The series does not change the client principals in play, it
merely ensures that the source principal the server uses to call
the client back will match the principal the client used to
establish the GSS context for the forward channel. It doesn't
seem to me like that would make any case worse (unless there are
bugs, of course).

The forward channel GSS context can be established only if the
client chooses a target principal that has a key in the server's
keytab already. So the server was choosing the wrong key for the
callback channel in some cases before, but now will be choosing
a source principal that the client is already aware of and should
expect.

The server will continue to use a target principal for the
callback channel that the client provided when it authenticated.


> Machines mounting with NFSv4.0 but without machine credentials (ie:
> root kinits to admin@xxxxxxx and uses those creds to mount) will
> always fail to establish a callback because the NFS client's kernel
> does not have access to the user long term key. So even if the KDC
> would decide to allow you to get a ticket for a user principal, the
> client would not be able to complete context establishment.

This might be a little outside the scope of my series.

I think currently the server will test the callback channel when
the client first OPENs a file, and it will not offer a delegation
if the channel cannot be established. So what we need here is a
reliably quick failure in the cases that will not work. That will
enable the first OPEN to proceed without undue delay.

My mount point was hanging here, but I'm not sure why. I was
focused on addressing the authentication mismatch, which fixed
the hang, but perhaps there's another bug.


> Maybe a fallback behavior where it tries to guess at a possible
> machine service name would be valuable for cases where a machine
> credential is actually available on the client host even though
> for whatever reason the mount was done using some user credential.

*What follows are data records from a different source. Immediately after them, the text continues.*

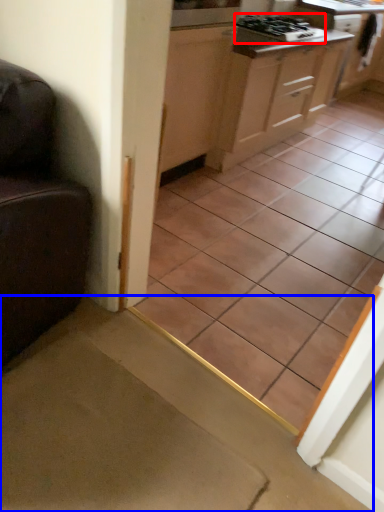
Question: Which point is closer to the camera, gas stove (highlighted by a red box) or stairwell (highlighted by a blue box)?

Choices:
 (A) gas stove
 (B) stairwell

Answer: (B)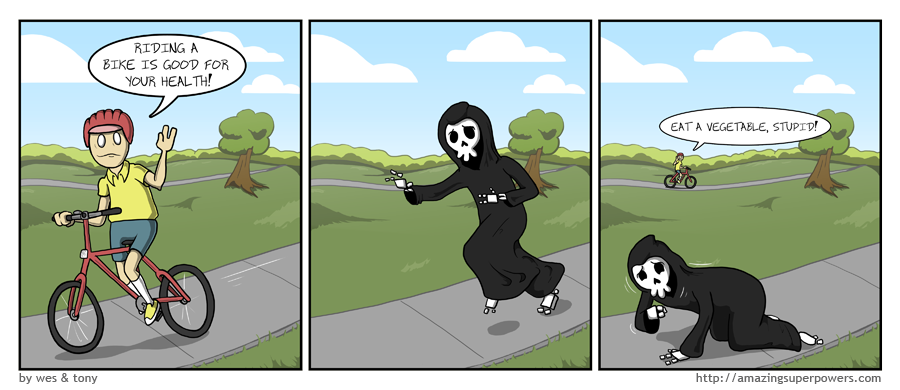
This screenshot has width=900, height=390. Find the location of `robe`. robe is located at coordinates (508, 272).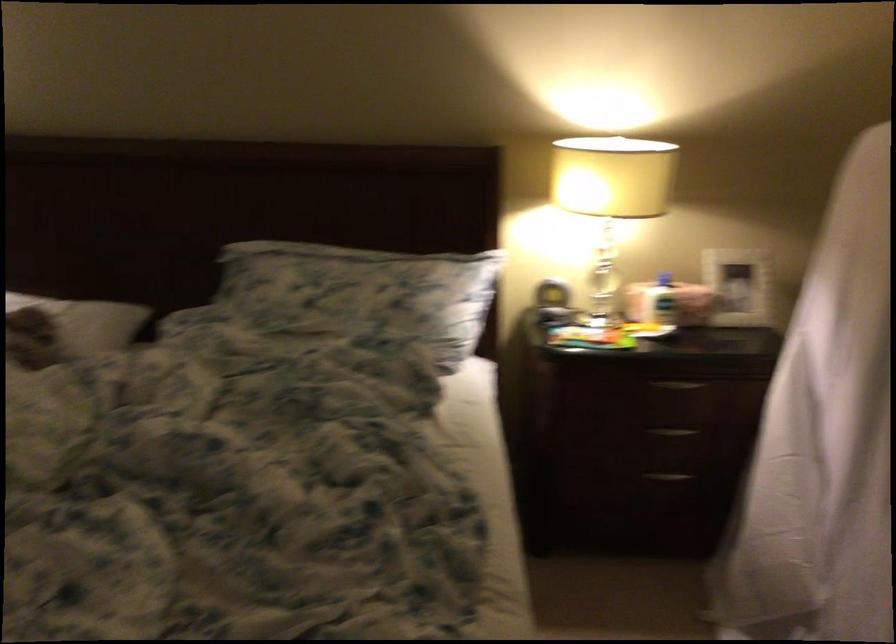
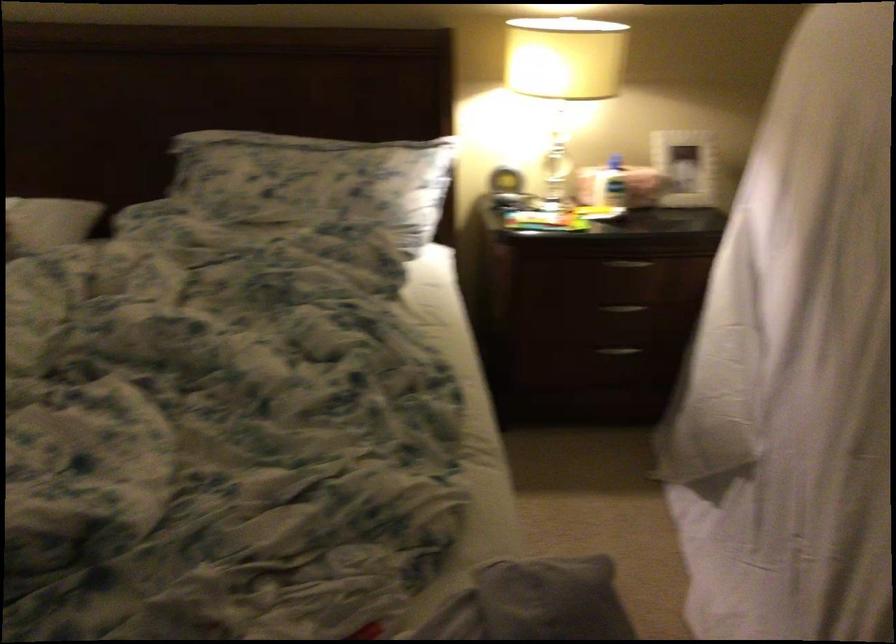
The point at (x=662, y=301) is marked in the first image. Where is the corresponding point in the second image?

(609, 184)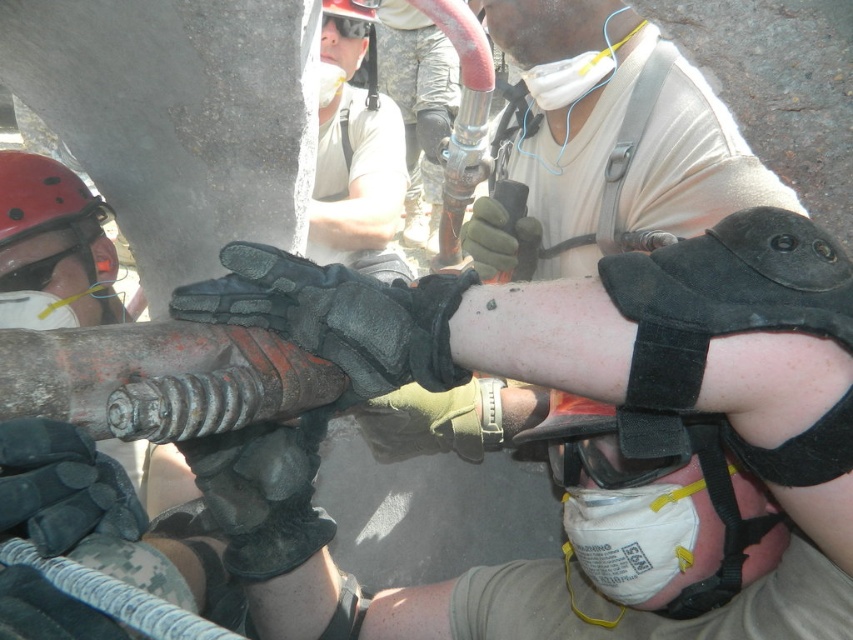
Which is behind, point (79, 276) or point (477, 250)?

The point (79, 276) is behind.

Between red matte helmet at left and black leather gloves at center, which one appears on the left side from the viewer's perspective?

red matte helmet at left is more to the left.

Is point (15, 154) closer to viewer compared to point (498, 209)?

No, it is behind (498, 209).

In order to click on red matte helmet at left in this screenshot , I will do `click(53, 248)`.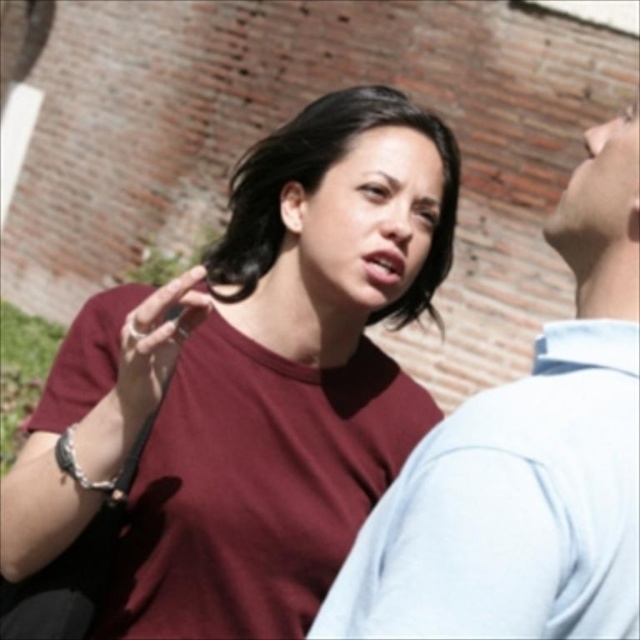
Is maroon cotton t-shirt at center to the left of light blue cotton shirt at upper right from the viewer's perspective?

Correct, you'll find maroon cotton t-shirt at center to the left of light blue cotton shirt at upper right.

Is maroon cotton t-shirt at center behind light blue cotton shirt at upper right?

Yes.

Locate an element on the screen. The image size is (640, 640). maroon cotton t-shirt at center is located at coordinates (250, 384).

Is maroon cotton t-shirt at center positioned behind matte black hand at center?

That is True.

Between maroon cotton t-shirt at center and matte black hand at center, which one has more height?

maroon cotton t-shirt at center is taller.

At what (x,y) coordinates should I click in order to perform the action: click on maroon cotton t-shirt at center. Please return your answer as a coordinate pair (x, y). Image resolution: width=640 pixels, height=640 pixels. Looking at the image, I should click on (250, 384).

At what (x,y) coordinates should I click in order to perform the action: click on maroon cotton t-shirt at center. Please return your answer as a coordinate pair (x, y). Image resolution: width=640 pixels, height=640 pixels. Looking at the image, I should click on (250, 384).

Does point (598, 253) lie in front of point (138, 387)?

That is True.

Who is positioned more to the left, light blue cotton shirt at upper right or matte black hand at center?

From the viewer's perspective, matte black hand at center appears more on the left side.

Measure the distance between light blue cotton shirt at upper right and camera.

light blue cotton shirt at upper right is 20.47 meters from camera.

Image resolution: width=640 pixels, height=640 pixels. I want to click on light blue cotton shirt at upper right, so click(525, 461).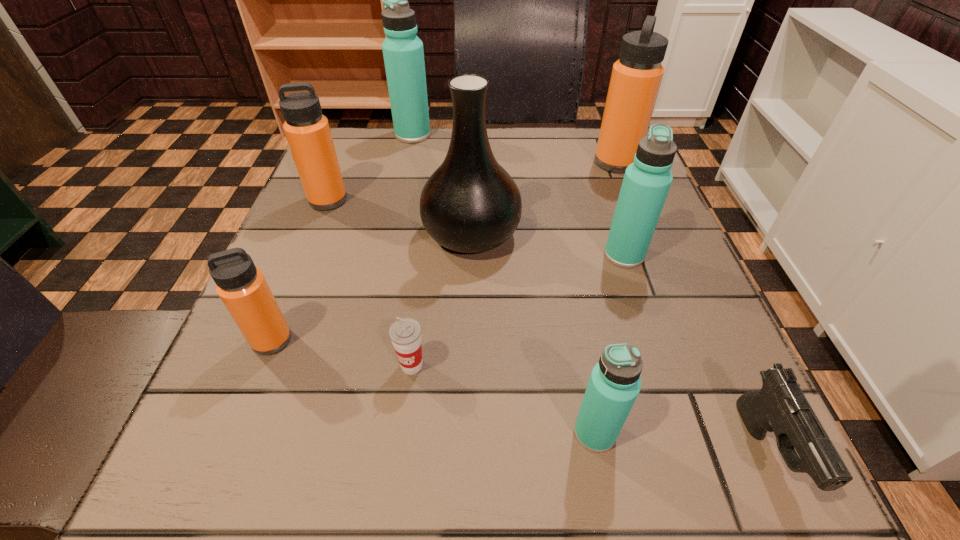
Choose which orange thermos bottle is the second nearest neighbor to the second nearest thermos bottle. Please provide its 2D coordinates. Your answer should be formatted as a tuple, i.e. [(x, y)], where the tuple contains the x and y coordinates of a point satisfying the conditions above.

[(636, 77)]

I want to click on orange thermos bottle that is the second closest one to the black pistol, so click(x=243, y=289).

At what (x,y) coordinates should I click in order to perform the action: click on blank space that satisfies the following two spatial constraints: 1. on the back side of the biggest orange thermos bottle; 2. on the right side of the smallest orange thermos bottle. Please return your answer as a coordinate pair (x, y). The height and width of the screenshot is (540, 960). Looking at the image, I should click on (343, 163).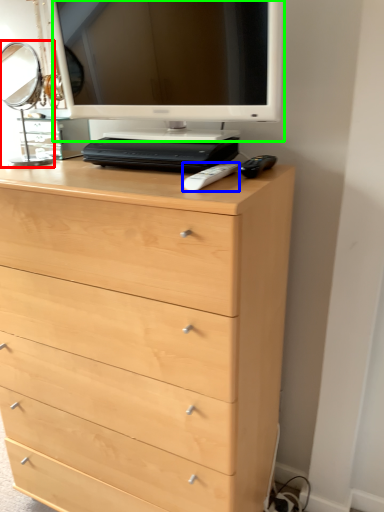
Question: Considering the real-world distances, which object is farthest from table lamp (highlighted by a red box)? remote (highlighted by a blue box) or computer monitor (highlighted by a green box)?

Choices:
 (A) remote
 (B) computer monitor

Answer: (A)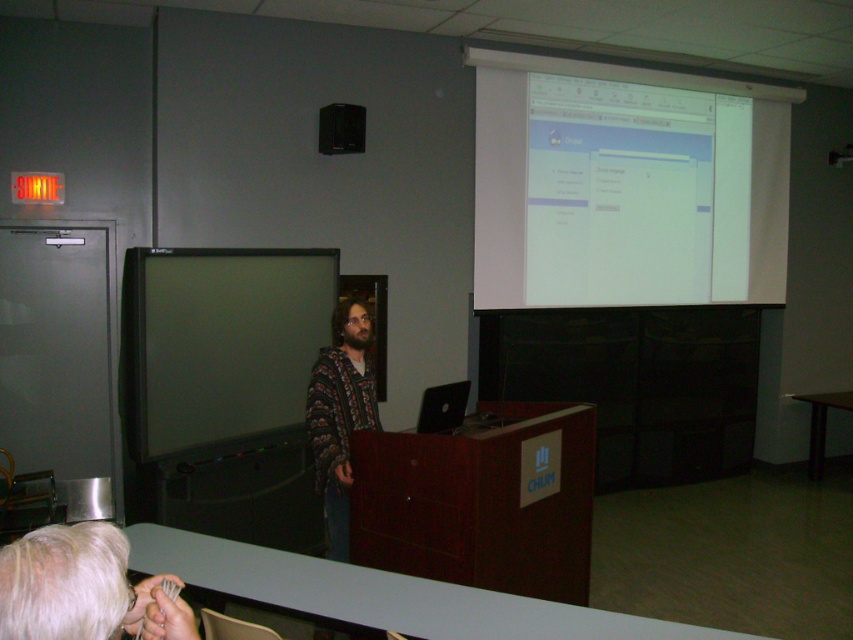
Can you confirm if blonde hair at lower left is positioned to the left of black plastic speaker at upper center?

In fact, blonde hair at lower left is to the right of black plastic speaker at upper center.

Which is below, blonde hair at lower left or black plastic speaker at upper center?

blonde hair at lower left

Identify the location of blonde hair at lower left. The image size is (853, 640). (70, 584).

This screenshot has width=853, height=640. I want to click on blonde hair at lower left, so click(x=70, y=584).

Does white glossy projector screen at upper right have a lesser width compared to matte black monitor at center?

Incorrect, white glossy projector screen at upper right's width is not less than matte black monitor at center's.

Who is more forward, (735, 102) or (202, 401)?

Point (202, 401)

Locate an element on the screen. The height and width of the screenshot is (640, 853). white glossy projector screen at upper right is located at coordinates [625, 186].

Which is more to the right, matte black monitor at center or black plastic speaker at upper center?

From the viewer's perspective, black plastic speaker at upper center appears more on the right side.

Does point (247, 323) come closer to viewer compared to point (337, 120)?

That is True.

Where is `matte black monitor at center`? matte black monitor at center is located at coordinates (219, 342).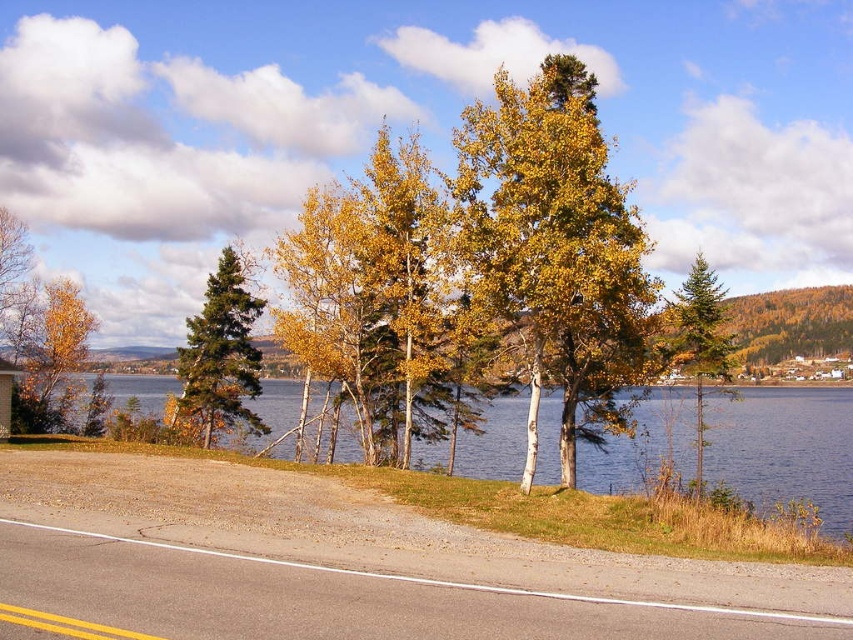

We could pick a few likely candidates for the server to try if
the client-provided target principal does not work for the callback
channel, but I wonder if that is an heroic effort that is not worth
the additional complexity.

Is it impossible to give the client's kernel access to that user
key for the callback channel? Alternately, using NFSv4.1 might
be helpful.

Also, in the user credential-only case would the client even use
GSS for lease management. If it does not, then the server would
use AUTH_UNIX and not GSS for NFSv4.0 callbacks.